According to a 2012 financial literacy survey conducted by Harris Interactive, fewer than half of Americans track their expenses as part of a monthly household budget. Researchers from Rasmussen Reports reported similar findings in their own survey, adding that many of us without personal budgets rely on credit cards or personal savings when our paychecks don't make it all the way to the end of the month. The surveys show that we tend to rely on habits when dealing with money, but that running out of cash isn't always enough to inspire us to change our financial routines.
Fortunately, many banks now include budgeting tools in their online banking services. The American Bankers Association reports that nearly 40 percent of us choose online banking as our preferred way to handle our finances. That figure grows to cover more than half of Americans if you factor in both telephone and mobile banking, the boundaries of which have been blurred by sophisticated smartphone applications.
Americans using credit card rewards for savings and splurges
In 2010, a team of researchers from the Federal Reserve Bank of Chicago estimated that a typical cash back credit card holder earns about $25 every month in rewards. Until now, those balances have been building up because, as Lightspeed's report concludes, redeeming credit card rewards hasn't always been the easiest process.
Survey respondents told researchers that they typically enlisted the help of telephone agents to cash out rewards balances. While less frustrating than redeeming frequent flyer miles for air travel, the process of converting a rebate into a statement credit still daunts many of us. Therefore, we tend to rack up larger and larger rewards balances.
Researchers commissioned for a 2012 American Express study found that relatively few Americans use those credit card rewards balances to cover holiday shopping expenses. Yet, the percentage of consumers who treat their rewards points like a Christmas Club account rose from 2011 levels. Still, according to analysts at Lightspeed Research, consumers prefer cash rebates to other types of credit card rewards by a wide margin.
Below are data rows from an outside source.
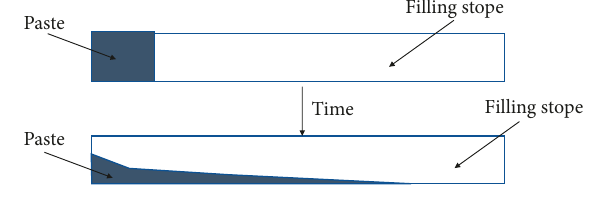
Figure 3: Schematic diagram of paste flowing in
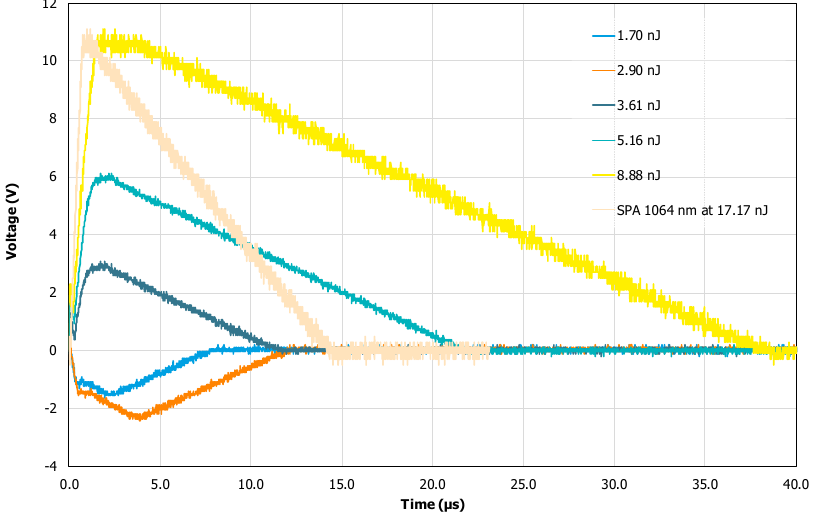
Figure 8. The response of the Q20 region to 1260 nm photons at different incident pulse energies. As can be seen from Figure 8, under the TPA test technology, the first transient pulse was observed when the pulse laser energy was 1.70 nJ, and the amplitude was about − 2.3 V with a negative polarity. Then, with the increasing pulse laser energy, the amplitude of the negative transient pulse decreased, and when the pulse laser energy was 3.61 nJ, the transient pulse became positive, and the amplitude of the transient pulse increased with the increasing pulse laser energy. The figure also shows a slope of the transient voltage of 1064 nm light when the laser energy was 17.17 nJ, which was induced by the SPA method at this time. It can be seen that the slope slopes of the transient voltage induced by SPA and TPA were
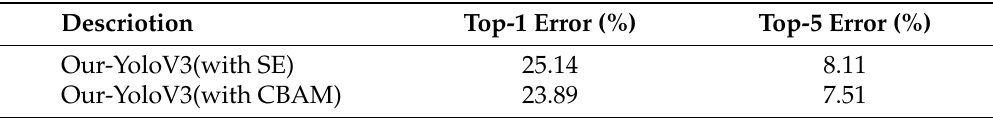
Table 5. The YOLOv3 improved in this paper deployed the SE attention mechanism and CBAM respectively, and compares the error of Top-1 and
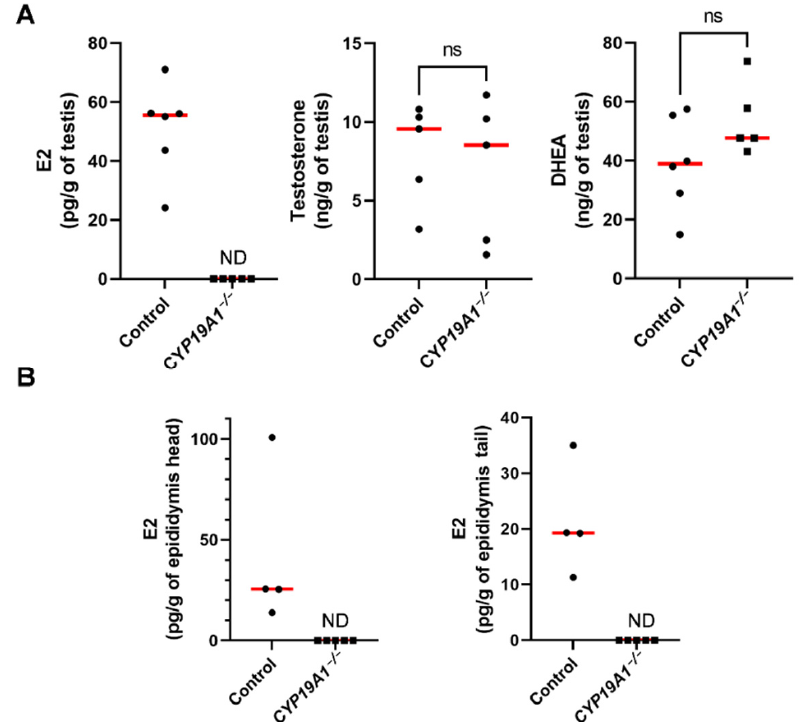
Figure 2. Steroid levels in the testis and epididymis in adults. ( A ) Dosage of 17 β‐ estra ‐ terone and DHEA concentrations in control and CYP19A1 − / − adult testes by GC/MS. ( B ) Dosage of diol (E2), testosterone and DHEA concentrations in control and CYP19A1 − / − adult testes 17 β -estradiol (E2) in the head and the tail of epididymis. Control n = 4 to 6; CYP19A1 − / − n = 5. The by GC/MS. ( B ) Dosage of 17 β‐ estradiol (E2) in the head and the tail of epididymis. Con ‐ median is shown in red. ND: not detected. Mann–Whitney test: p -value < 0.05. ns: trol n = 4 to 6; CYP19A1 − / − n = 5. The median is shown in red. ND: not detected. Mann– Whitney test: p ‐ value < 0.05. ns: non ‐ significant.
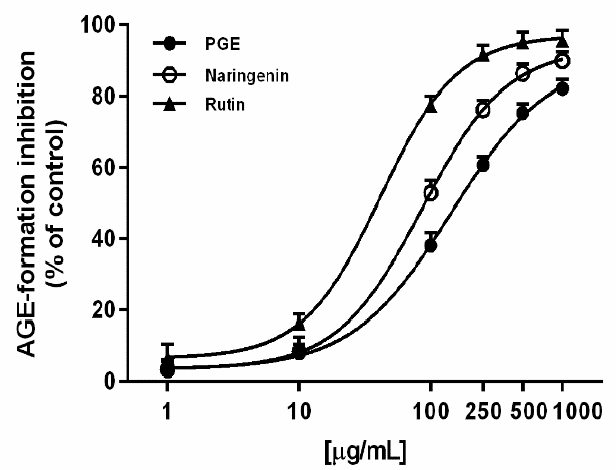
Figure 5. AGE inhibition by the ethyl acetate extract, obtained by Soxhlet from the waste peel of Punica granatum L. var. Dente di Cavallo DC2 (PGE), rutin, and the positive control naringenin. Each value represents mean ± SEM ( n = 4).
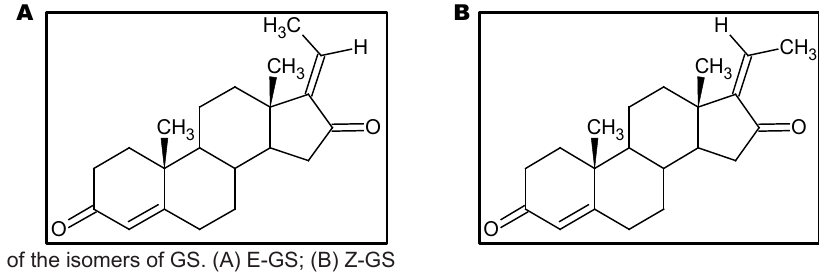
Figure 2. Structures of the isomers of GS. (A) E-GS; (B)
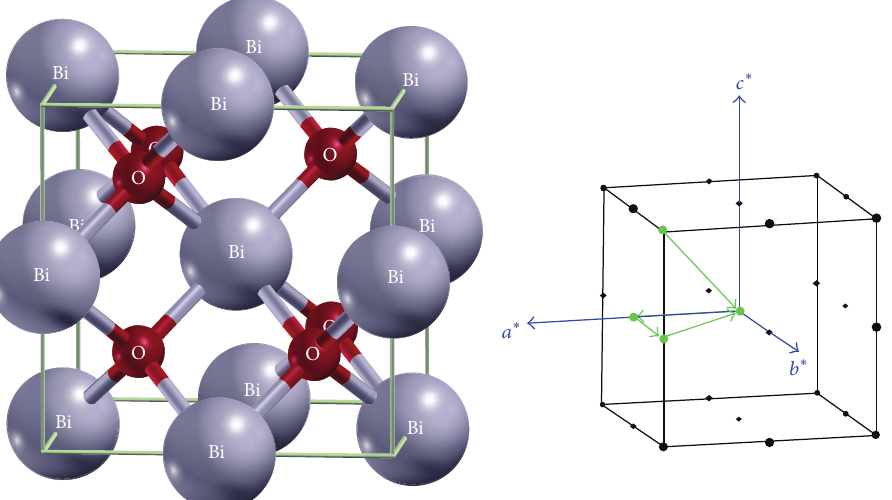
Figure 1: Unit cell for 𝛿 -Bi 2 O 3 , with distinct atomic species explicitly indicated. In the inset we show the associated Brillouin zone and the followed path in the energy bands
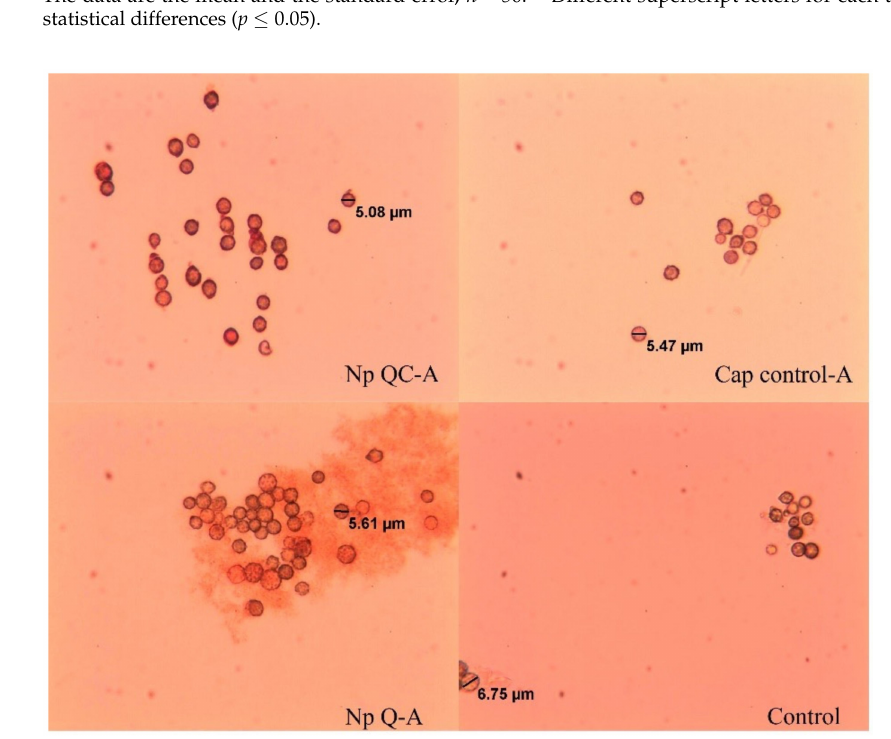
Figure 4. Spores of A. parasiticus grown in Czapek liquid media with an added Np Q-A, Np QC-A and capsaicin solution (Cap control-A), and control (liquid media), at 8 h after inoculation. The images were taken at 40 ×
Online credit card tools that help you budget and redeem effectively
Three credit card companies offer innovative ways to build rewards into your saving and spending plans:
- Chase Blueprint and Ultimate Rewards. One of the first online budgeting tools made available to credit card users, Chase Blueprint set the bar high with a suite of trackers designed to help cardholders pay down balances. In addition to watching spending trends, Blueprint customers can calculate how to "split" a large purchase from the rest of a balance, then redeem Ultimate Rewards® points for a statement credit in that amount. Chase's system helped the bank earn top customer satisfaction rankings among participants in Lightspeed's study, with 77 percent of Chase Freedom® customers declaring they found it "very easy to redeem rewards."
- Discover CashBack Bonus and Paydown Planner. Although Discover already enjoys a close third-place ranking in Lightspeed's survey, the company enhanced their online redemption tools in conjunction with the launch of Discover it® Cash Back (This card is not currently available on CardRatings). For instance, 17 percent of cardholders rely on Discover's partnership with Amazon to redeem balances for goods and downloads. 26 percent of Discover cardholders trade rewards for retail and restaurant gift cards. Those numbers could shift with help from Paydown Planner, a tool that allows cardholders to estimate how quickly they could eliminate debt by adjusting their monthly payments.
Online budgeting tools still have a long way to go, but heightened competition among banks and pressure from third-party developers have already inspired innovation from credit card issuers. With convenient redemption options, an updated cash back credit card might just inspire you to save a few pennies from every dollar you charge.